Indossai un giubbotto pesante con cappuccio e uscii. Il vento con la neve mi colpì in faccia. Rabbrividii e mi incamminai. Cercai a lungo, senza risultato. O i gatti si erano nascosti dal freddo, o io proprio non riuscivo a trovarli. Stanco morto, senza sapere cosa fare né dove mettere quella roba, arrivai a una piccola piazzetta.

Strano. Da ogni parte tirava vento gelido e sibilante, ma lì le nuvole si aprirono, un solo raggio di sole cadde a terra e si fermò, e in quel raggio c’era una panchina al centro della piazzetta, e un uomo seduto sopra.

Mi avvicinai e mi sedetti accanto. Volevo riposare, ed era piacevole stare seduto in quel raggio dolce.

Era un anziano strano, con un berretto di lana, teneva in mano un mazzo di tulipani e guardava dritto davanti a sé.

«Bello qui», dissi nel vuoto. «Piacevole, caldo», rispose lui.

«E lei perché non va a festeggiare il Capodanno?», chiesi. «Vado tra poco», rispose l’uomo dai capelli grigi. «Ho ancora molte cose da fare, finisco questa sigaretta e poi ne completo una». Mi guardò. «E tu perché non vai?», sorrise.

«Non ho con chi festeggiare», esitai. «E poi mia zia mi diceva…», e gli mostrai le borse.

«Tua zia ti diceva che alla vigilia di Capodanno devi raccogliere tutto quello che puoi. Cibo buono, coperte, e uscire per darli ai gatti e cani randagi», continuò il vecchio, guardandomi dritto negli occhi.

Rimasi a bocca aperta, la sigaretta mi cadde a terra. «Come fa a saperlo?», esclamai stupito. Negli occhi dell’uomo brillarono all’improvviso delle stelle. «Vai», disse. «Devi sbrigarti, perché qualcuno ti aspetta con ansia. Ricorda più spesso tua zia. Era un’anima buonissima». Si alzò, lasciò il mazzo di tulipani sulla panchina, si incamminò, uscì dal raggio di sole, attraversò la strada e scomparve dietro un autobus di passaggio. Come dissolto nell’aria.

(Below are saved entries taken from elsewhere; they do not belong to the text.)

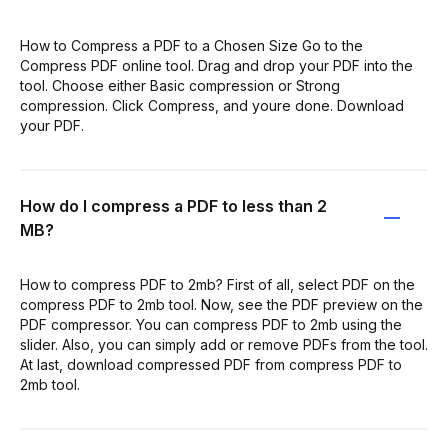
How to Compress a PDF to a Chosen Size Go to the
Compress PDF online tool. Drag and drop your PDF into the
tool. Choose either Basic compression or Strong
compression. Click Compress, and youre done. Download
your PDF.
How do I compress a PDF to less than 2
MB?
How to compress PDF to 2mb? First of all, select PDF on the
compress PDF to 2mb tool. Now, see the PDF preview on the
PDF compressor. You can compress PDF to 2mb using the
slider. Also, you can simply add or remove PDFs from the tool.
At last, download compressed PDF from compress PDF to
2mb tool.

Mi alzai dalla panchina e notai quattro gatti che fissavano le mie borse con occhi famelici. L’odore del pollo li aveva raggiunti.

Prima si avvicinarono due belve arruffate, con code folte.

Poi, saltellando buffamente tra le pozzanghere di neve, arrivarono altri due.

«Eccoli qui», dissi loro, e misi fuori tutte le leccornie e le coperte, sistemandole sotto una piccola tettoia che li riparava dalla neve abbondante.

Con il cuore leggero tornai a casa, buttando via le borse vuote. Solo mi rimproverai di non aver chiesto al vecchio con le stelle negli occhi cosa intendesse dicendo che qualcuno mi aspettava. E anche di mia zia avrei dovuto chiedere. Sempre così, io. Dimentico l’essenziale e combino pasticci. Tutta la vita così, mi dicevo.

Senza accorgermene, i piedi mi portarono a casa; ero già all’ingresso quando lo sguardo cadde in basso.

Là, tra i cespugli, su un mucchio di neve, c’era un gattino grigio, piccolissimo, che piangeva tenendo stretta la zampetta sinistra.

Mi accovacciai davanti a lui e chiesi: «Che è successo, piccolo?»

Il gattino singhiozzò e allungò verso di me la zampetta, bagnata e fredda come ghiaccio. Tirai fuori le mani dalle tasche e la presi tra le mie. E all’improvviso, del tutto improvviso, mi uscì:

«Le mani di papà sono molto curative. Adesso il sole ti farà sentire meglio».

Presi con delicatezza quel corpicino tremante tra i palmi, lo strinsi al petto ed entrai nel portone.

Adesso avevo qualcuno di cui occuparmi e con cui festeggiare il Capodanno.

Insomma, quel vecchio con le stelle negli occhi non aveva mentito. Qualcuno mi aspettava. Mi aspettava davvero. E questa è la cosa più importante: quando qualcuno ti aspetta.